Washington: Justifying the secret surveillance program, a top US official has said that America neither uses its intelligence capabilities to collect trade secrets of foreign companies, nor does it listens to everything said by every citizen of any country.
"We do not use our foreign intelligence collection capabilities to steal the trade secrets of foreign companies in order to give American companies a competitive advantage," Robert Litt, the top lawyer for the Office of the Director of National Intelligence said.
Litt said that US did not indiscriminately sweep up and store the contents of the communications of Americans, or of the citizenry of any country.
"We do not use our intelligence collection for the purpose of repressing the citizens of any country because of their political, religious or other beliefs," he said.
Delivering his speech in the wake of the disclosures about two programs that collect foreign intelligence: the bulk collection of telephony metadata, and the so-called "PRISM" program, Litt asserted that programs are not illegal.
"These programs are not illegal.

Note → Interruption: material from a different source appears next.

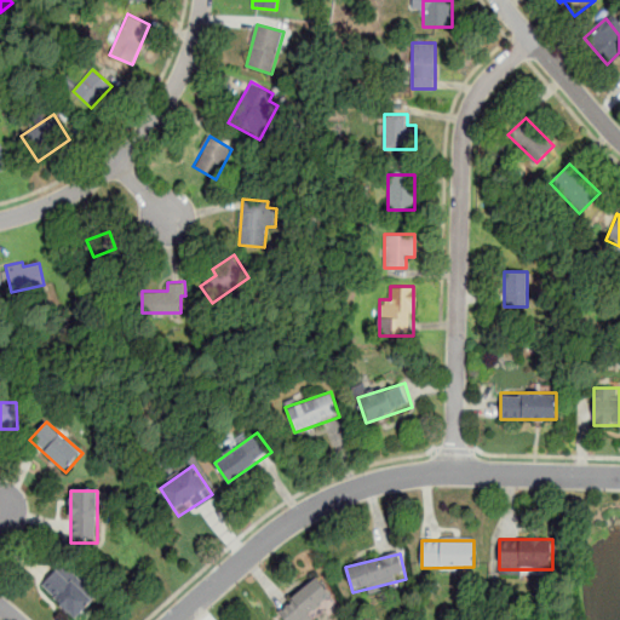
[(41,585),(74,619),(76,619),(97,601),(64,564),(41,585)]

They are authorised by Congress and are carefully overseen by the Congressional intelligence and judiciary committees. They are conducted with the approval of the Foreign Intelligence Surveillance Court and under its supervision," he said.
Litt said that US collected metadata-information about communications-more broadly than the actual content of communications as it was less intrusive than collecting content and helped it to focus on appropriate targets.

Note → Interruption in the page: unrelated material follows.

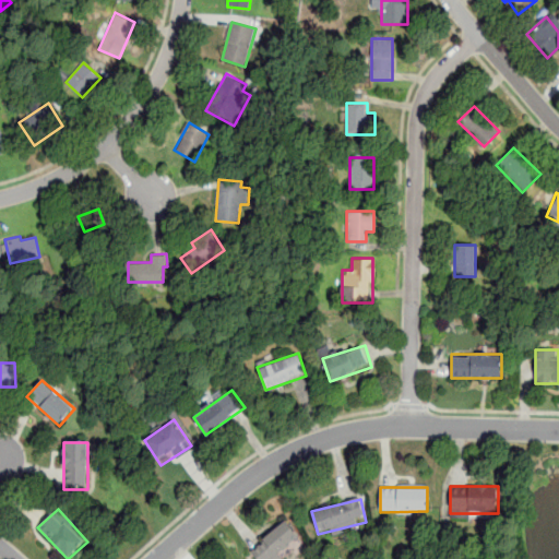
[(250,554),(256,558),(283,558),(302,538),(282,520),(250,554)]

"But it simply is not true that the United States Government is listening to everything said by every citizen of any country," Litt said.
"I believe that our approach to achieving both security and privacy is effective and appropriate. It has been reviewed and approved by all three branches of Government as consistent with the law and the Constitution," he said.
Litt said that even before the recent disclosures, president Obama had welcomed a discussion about privacy and national security.
All three branches of government had known about the programs, approved them, and helped to ensure that they complied with the law, Litt said, adding that only time would tell the full extent of the damage caused by their unlawful disclosures.
"Information that can help us identify and prevent terrorist attacks or other threats to our security is often hiding in plain sight among the vast amounts of information flowing around the globe," he said.
Noting that the business of foreign intelligence has always been fundamentally different from the business of criminal investigation, he said rather than attempting to solve crimes that had happened already, the US was trying to find out what was going to happen before that happens.
"We may have only fragmentary information about someone who is plotting a terrorist attack, and need to find him and stop him," he said.